┌─ Records provided

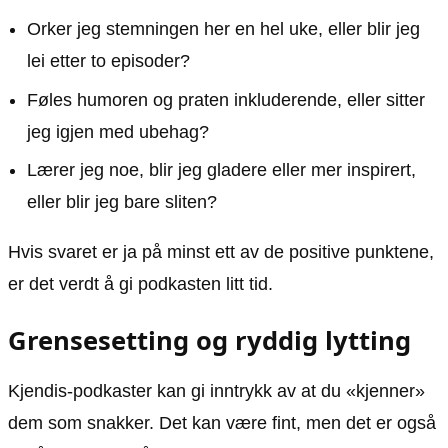
Orker jeg stemningen her en hel uke, eller blir jeg
lei etter to episoder?
Føles humoren og praten inkluderende, eller sitter
jeg igjen med ubehag?
Lærer jeg noe, blir jeg gladere eller mer inspirert,
eller blir jeg bare sliten?
Hvis svaret er ja på minst ett av de positive punktene,
er det verdt å gi podkasten litt tid.
Grensesetting og ryddig lytting
Kjendis-podkaster kan gi inntrykk av at du «kjenner»
dem som snakker. Det kan være fint, men det er også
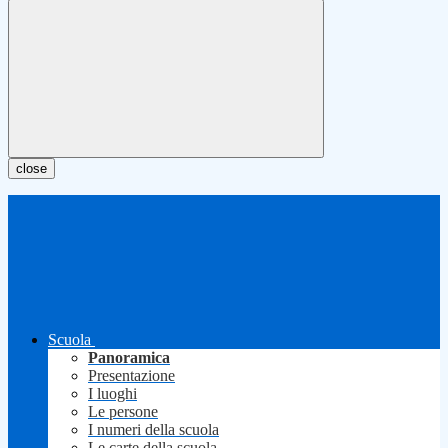
close
Scuola
Panoramica
Presentazione
I luoghi
Le persone
I numeri della scuola
Le carte della scuola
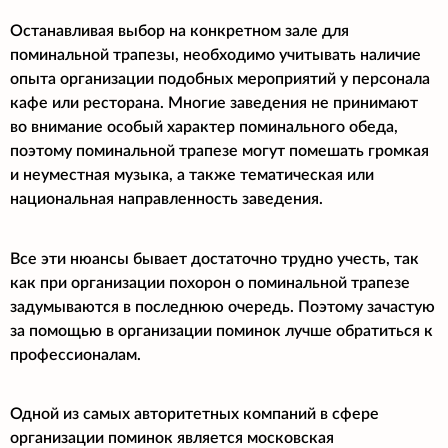
Останавливая выбор на конкретном зале для
поминальной трапезы, необходимо учитывать наличие
опыта организации подобных мероприятий у персонала
кафе или ресторана. Многие заведения не принимают
во внимание особый характер поминального обеда,
поэтому поминальной трапезе могут помешать громкая
и неуместная музыка, а также тематическая или
национальная направленность заведения.
Все эти нюансы бывает достаточно трудно учесть, так
как при организации похорон о поминальной трапезе
задумываются в последнюю очередь. Поэтому зачастую
за помощью в организации поминок лучше обратиться к
профессионалам.
Одной из самых авторитетных компаний в сфере
организации поминок является московская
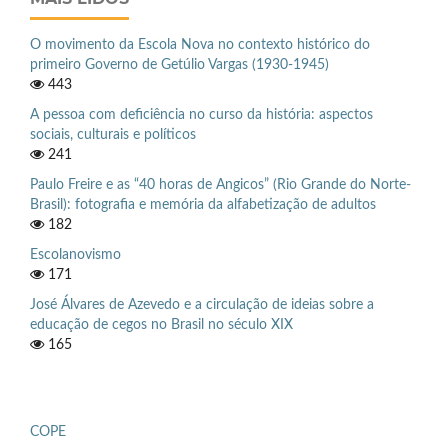
O movimento da Escola Nova no contexto histórico do
primeiro Governo de Getúlio Vargas (1930-1945)
443
A pessoa com deficiência no curso da história: aspectos
sociais, culturais e políticos
241
Paulo Freire e as “40 horas de Angicos” (Rio Grande do Norte-
Brasil): fotografia e memória da alfabetização de adultos
182
Escolanovismo
171
José Álvares de Azevedo e a circulação de ideias sobre a
educação de cegos no Brasil no século XIX
165
COPE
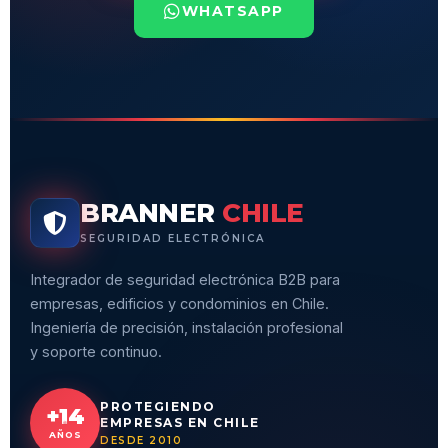
WHATSAPP
BRANNER
CHILE
SEGURIDAD ELECTRÓNICA
Integrador de seguridad electrónica B2B para
empresas, edificios y condominios en Chile.
Ingeniería de precisión, instalación profesional
y soporte continuo.
PROTEGIENDO
+14
EMPRESAS EN CHILE
AÑOS
DESDE 2010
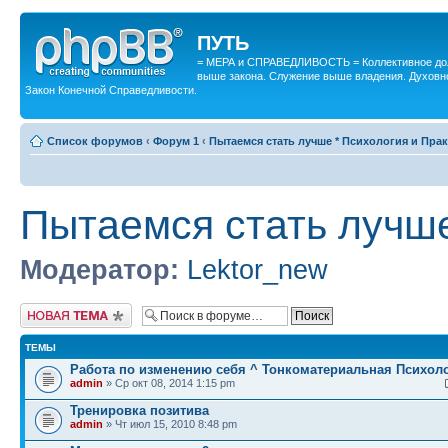
ПУТЬ
= МЕРА и СПРАВЕДЛИВОСТЬ = Коллективное дол
выше закона. Служение выше владения. Духовн
Закон Конечной Справедливости.
Список форумов
‹
Форум 1
‹
Пытаемся стать лучше * Психология и Пра
Пытаемся стать лучше
Модератор:
Lektor_new
Новая тема
ТЕМЫ
Работа по изменению себя ^ Тонкоматериальная Психоло
admin
» Ср окт 08, 2014 1:15 pm
Тренировка позитива
admin
» Чт июл 15, 2010 8:48 pm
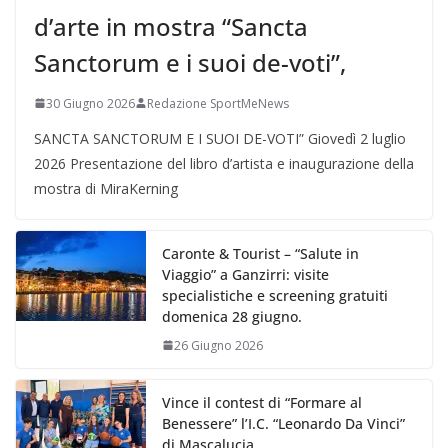
d’arte in mostra “Sancta
Sanctorum e i suoi de-voti”,
30 Giugno 2026
Redazione SportMeNews
SANCTA SANCTORUM E I SUOI DE-VOTI” Giovedì 2 luglio
2026 Presentazione del libro d’artista e inaugurazione della
mostra di MiraKerning
Caronte & Tourist – “Salute in
Viaggio” a Ganzirri: visite
specialistiche e screening gratuiti
domenica 28 giugno.
26 Giugno 2026
Vince il contest di “Formare al
Benessere” l’I.C. “Leonardo Da Vinci”
di Mascalucia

└─

Go back to the listing above and reproduce, exactly, the stretch from the line bearing "A pessoa com" through the line bearing "mostra di MiraKerning", without its pictures.

Reply:
A pessoa com deficiência no curso da história: aspectos
sociais, culturais e políticos
241
Paulo Freire e as “40 horas de Angicos” (Rio Grande do Norte-
Brasil): fotografia e memória da alfabetização de adultos
182
Escolanovismo
171
José Álvares de Azevedo e a circulação de ideias sobre a
educação de cegos no Brasil no século XIX
165
COPE
WHATSAPP
BRANNER
CHILE
SEGURIDAD ELECTRÓNICA
Integrador de seguridad electrónica B2B para
empresas, edificios y condominios en Chile.
Ingeniería de precisión, instalación profesional
y soporte continuo.
PROTEGIENDO
+14
EMPRESAS EN CHILE
AÑOS
DESDE 2010
ПУТЬ
= МЕРА и СПРАВЕДЛИВОСТЬ = Коллективное дол
выше закона. Служение выше владения. Духовн
Закон Конечной Справедливости.
Список форумов
‹
Форум 1
‹
Пытаемся стать лучше * Психология и Пра
Пытаемся стать лучше
Модератор:
Lektor_new
Новая тема
ТЕМЫ
Работа по изменению себя ^ Тонкоматериальная Психоло
admin
» Ср окт 08, 2014 1:15 pm
Тренировка позитива
admin
» Чт июл 15, 2010 8:48 pm
d’arte in mostra “Sancta
Sanctorum e i suoi de-voti”,
30 Giugno 2026
Redazione SportMeNews
SANCTA SANCTORUM E I SUOI DE-VOTI” Giovedì 2 luglio
2026 Presentazione del libro d’artista e inaugurazione della
mostra di MiraKerning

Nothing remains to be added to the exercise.